EXERCISE DIRECTIONS: Please look for the string "adenocarcinoma" below and report every line in which it occurs.

DATA FOR REVIEW:
+ + + + +

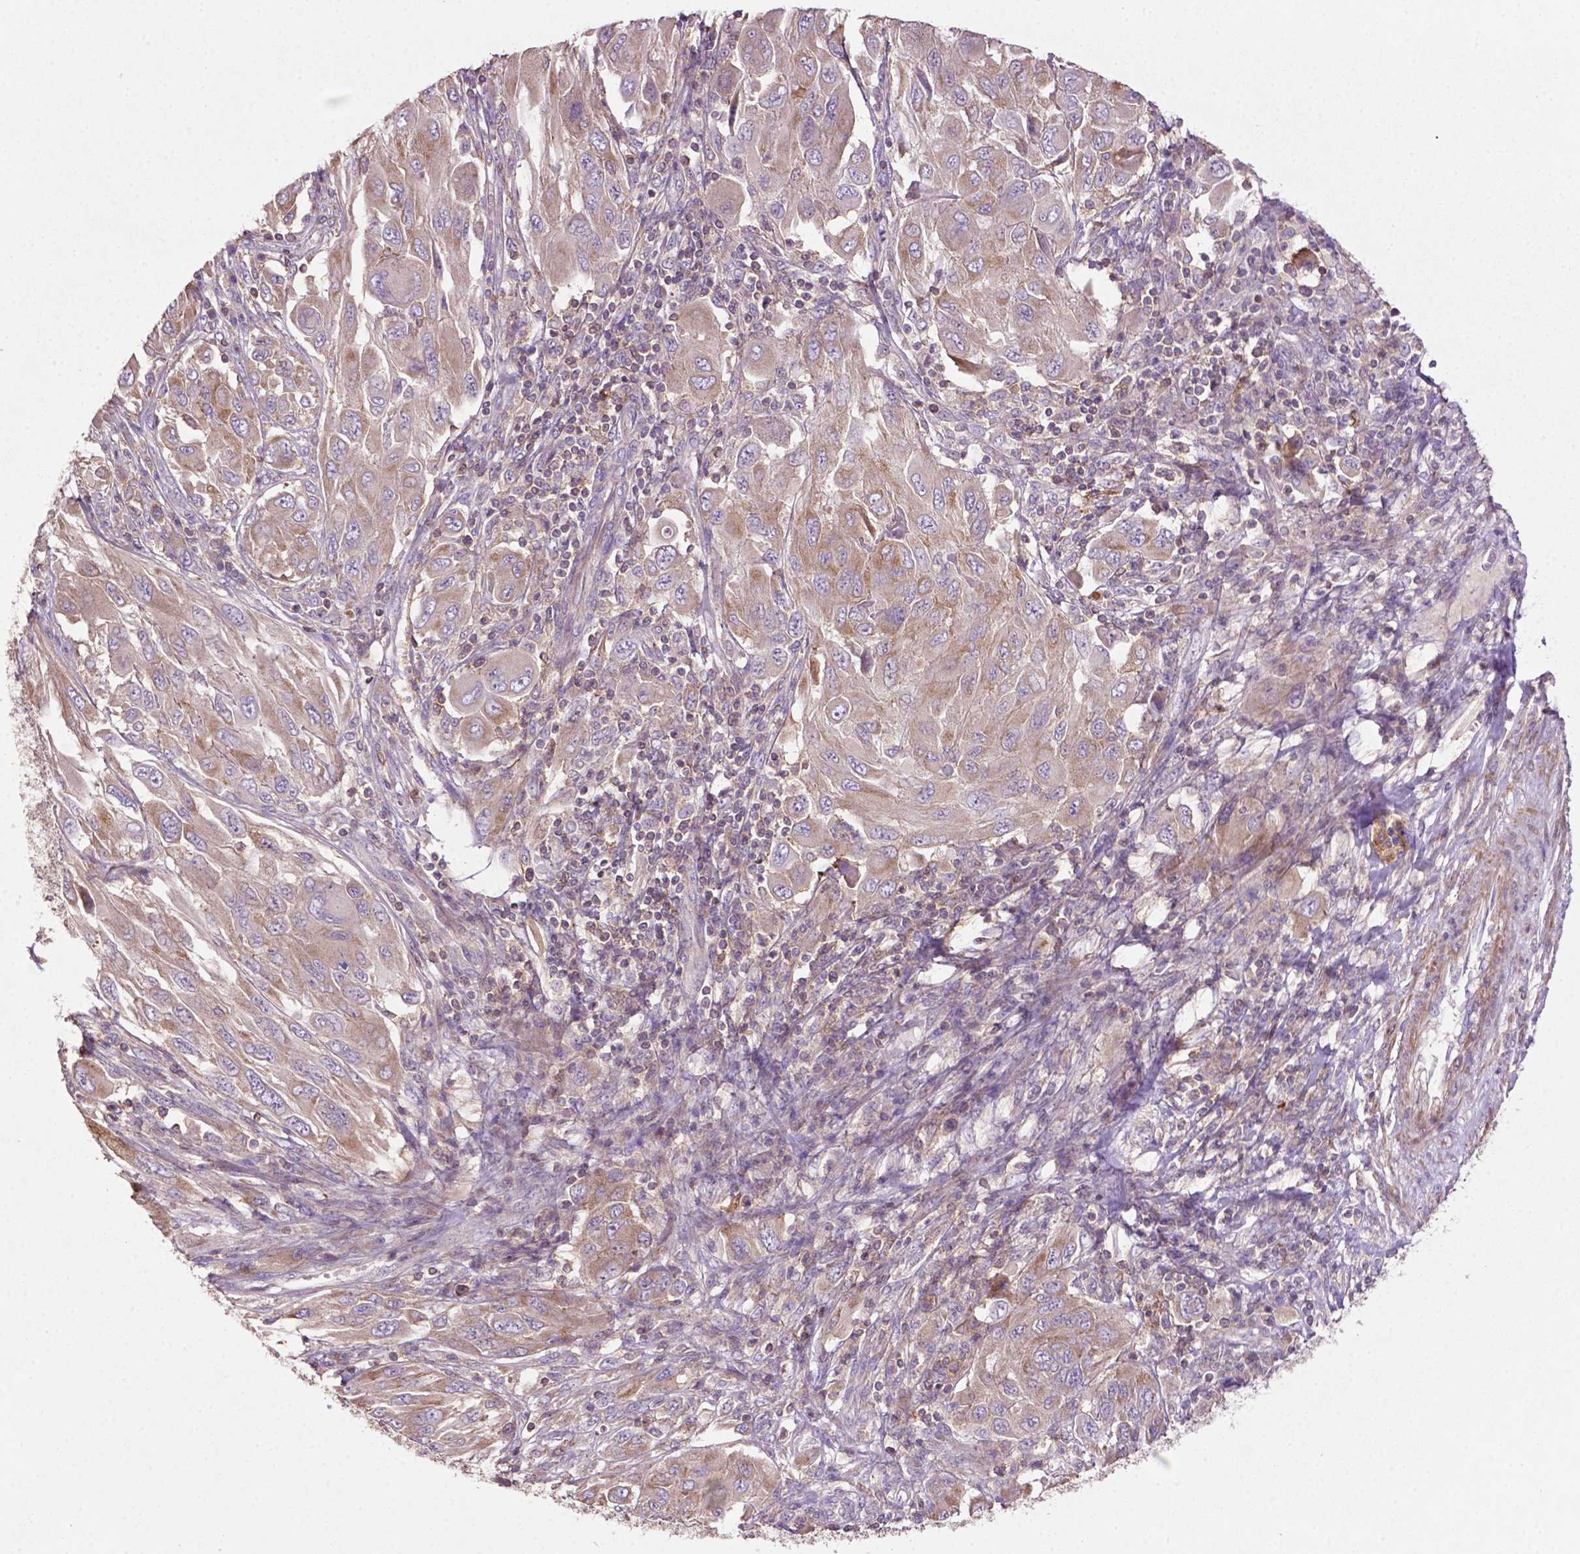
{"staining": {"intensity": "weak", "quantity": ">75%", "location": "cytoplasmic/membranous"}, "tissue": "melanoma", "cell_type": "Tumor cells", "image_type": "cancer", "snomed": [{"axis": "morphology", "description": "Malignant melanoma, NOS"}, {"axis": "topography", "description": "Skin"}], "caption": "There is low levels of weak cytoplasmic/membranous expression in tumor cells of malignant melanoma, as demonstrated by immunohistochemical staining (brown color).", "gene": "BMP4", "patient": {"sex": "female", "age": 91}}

+ + + + +

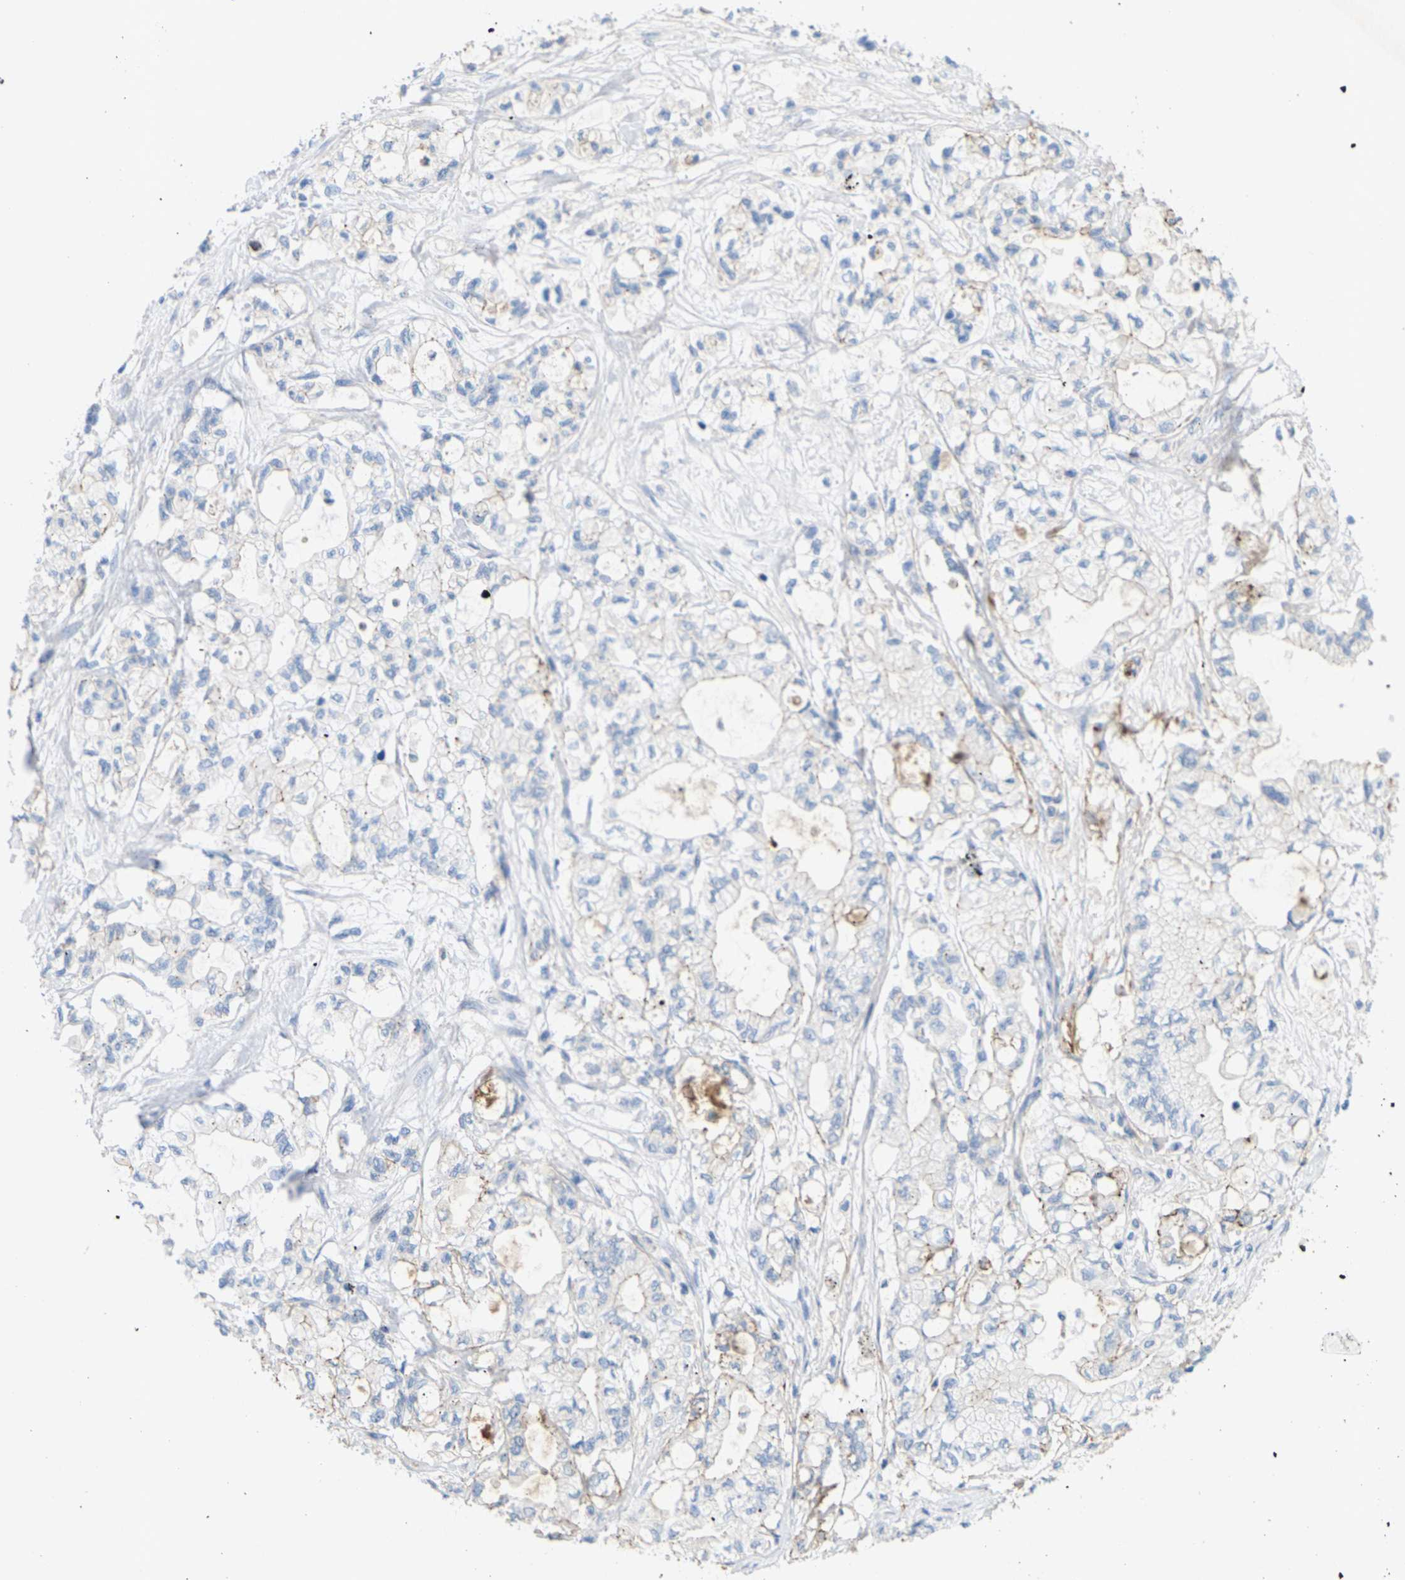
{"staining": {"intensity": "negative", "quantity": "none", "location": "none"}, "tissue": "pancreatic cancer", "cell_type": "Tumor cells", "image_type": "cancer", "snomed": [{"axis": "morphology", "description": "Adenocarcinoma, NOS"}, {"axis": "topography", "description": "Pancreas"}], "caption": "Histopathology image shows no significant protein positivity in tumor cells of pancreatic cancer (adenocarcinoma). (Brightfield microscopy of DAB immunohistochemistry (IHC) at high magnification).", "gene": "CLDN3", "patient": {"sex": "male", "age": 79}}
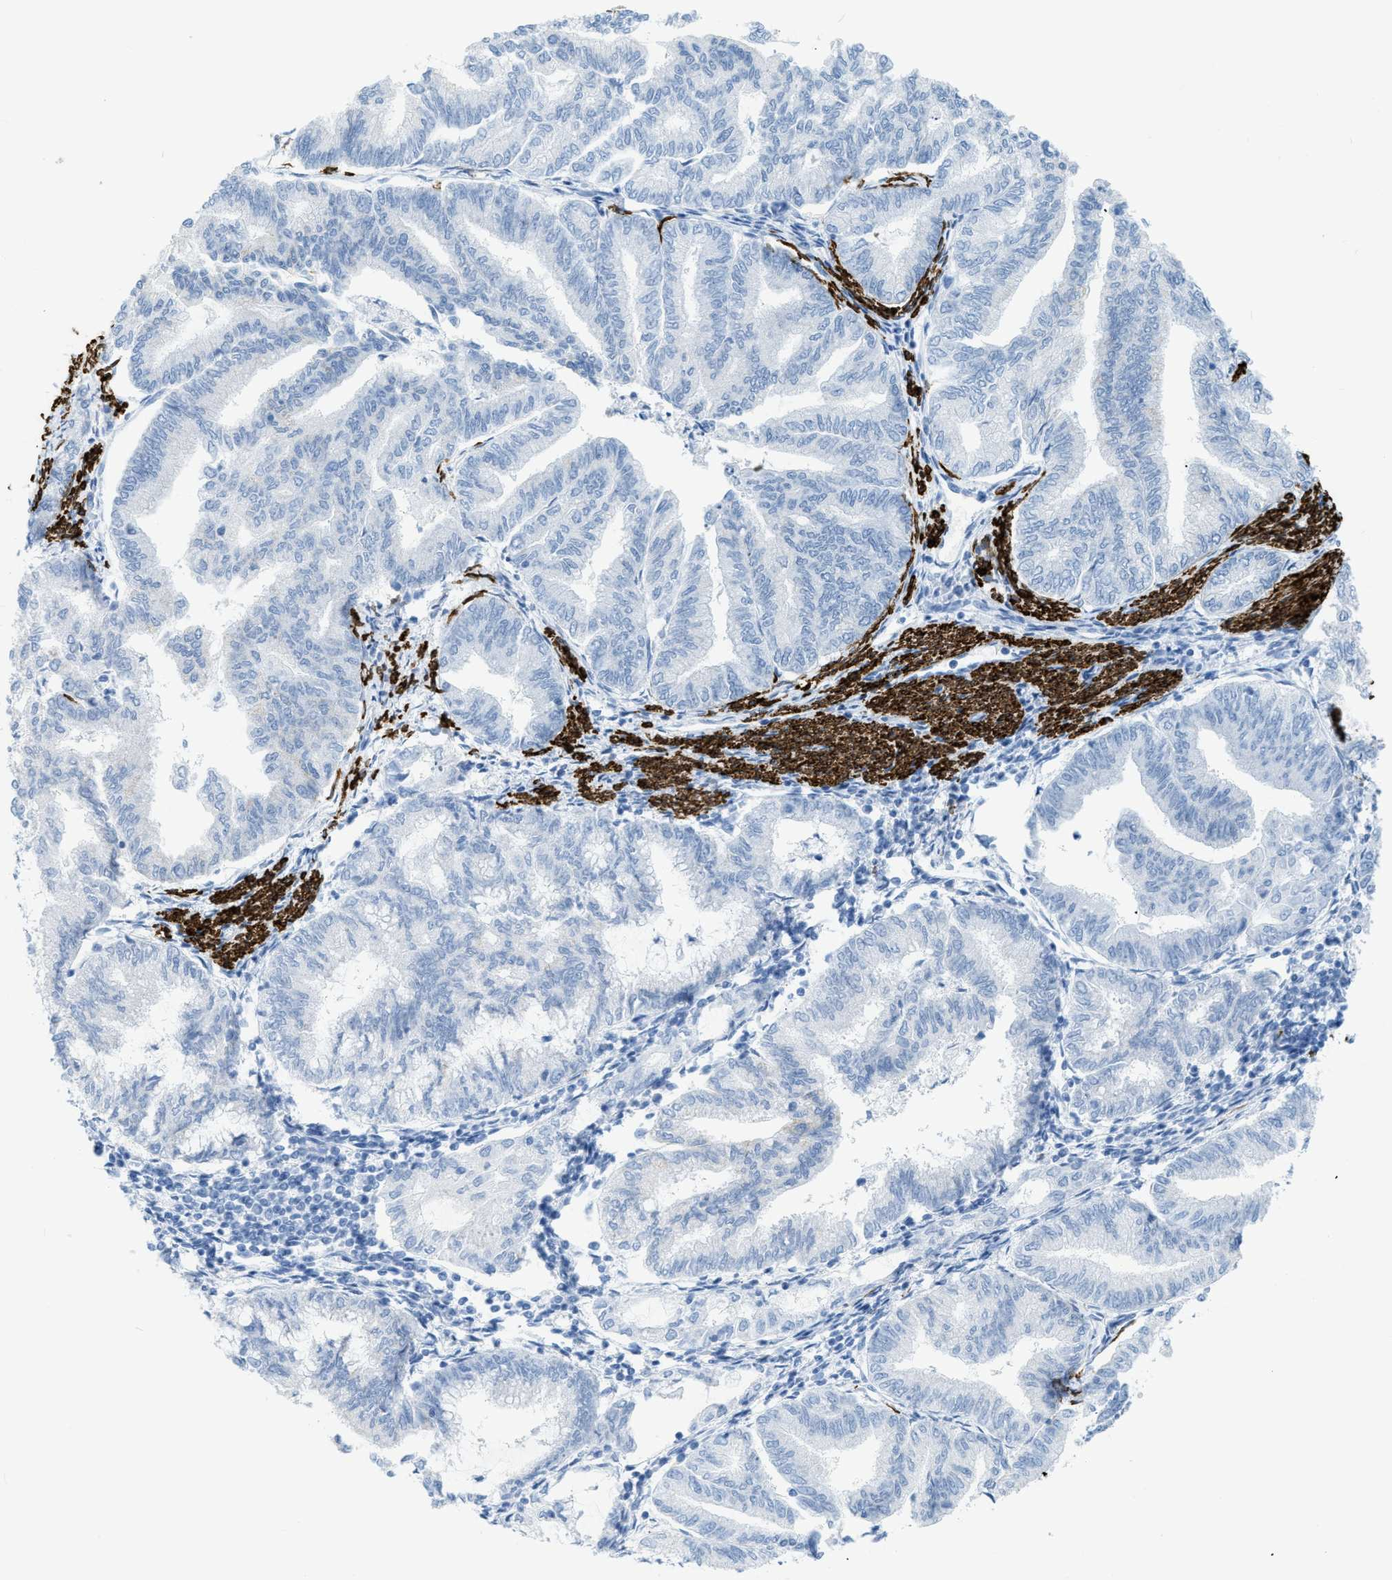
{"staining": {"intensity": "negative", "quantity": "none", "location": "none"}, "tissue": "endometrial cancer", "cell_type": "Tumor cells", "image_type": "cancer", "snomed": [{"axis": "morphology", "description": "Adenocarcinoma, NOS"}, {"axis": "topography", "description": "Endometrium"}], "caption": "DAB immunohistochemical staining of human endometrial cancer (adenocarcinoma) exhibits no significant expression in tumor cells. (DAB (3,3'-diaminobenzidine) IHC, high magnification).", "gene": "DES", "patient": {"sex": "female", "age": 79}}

+ + + + +

SOLUTION BELOW:
{"staining": {"intensity": "negative", "quantity": "none", "location": "none"}, "tissue": "pancreatic cancer", "cell_type": "Tumor cells", "image_type": "cancer", "snomed": [{"axis": "morphology", "description": "Adenocarcinoma, NOS"}, {"axis": "topography", "description": "Pancreas"}], "caption": "Histopathology image shows no significant protein positivity in tumor cells of pancreatic cancer (adenocarcinoma). (Brightfield microscopy of DAB immunohistochemistry (IHC) at high magnification).", "gene": "CLDN3", "patient": {"sex": "male", "age": 79}}
{"staining": {"intensity": "negative", "quantity": "none", "location": "none"}, "tissue": "endometrial cancer", "cell_type": "Tumor cells", "image_type": "cancer", "snomed": [{"axis": "morphology", "description": "Adenocarcinoma, NOS"}, {"axis": "topography", "description": "Endometrium"}], "caption": "DAB immunohistochemical staining of human endometrial cancer (adenocarcinoma) exhibits no significant expression in tumor cells. (DAB (3,3'-diaminobenzidine) IHC, high magnification).", "gene": "DES", "patient": {"sex": "female", "age": 79}}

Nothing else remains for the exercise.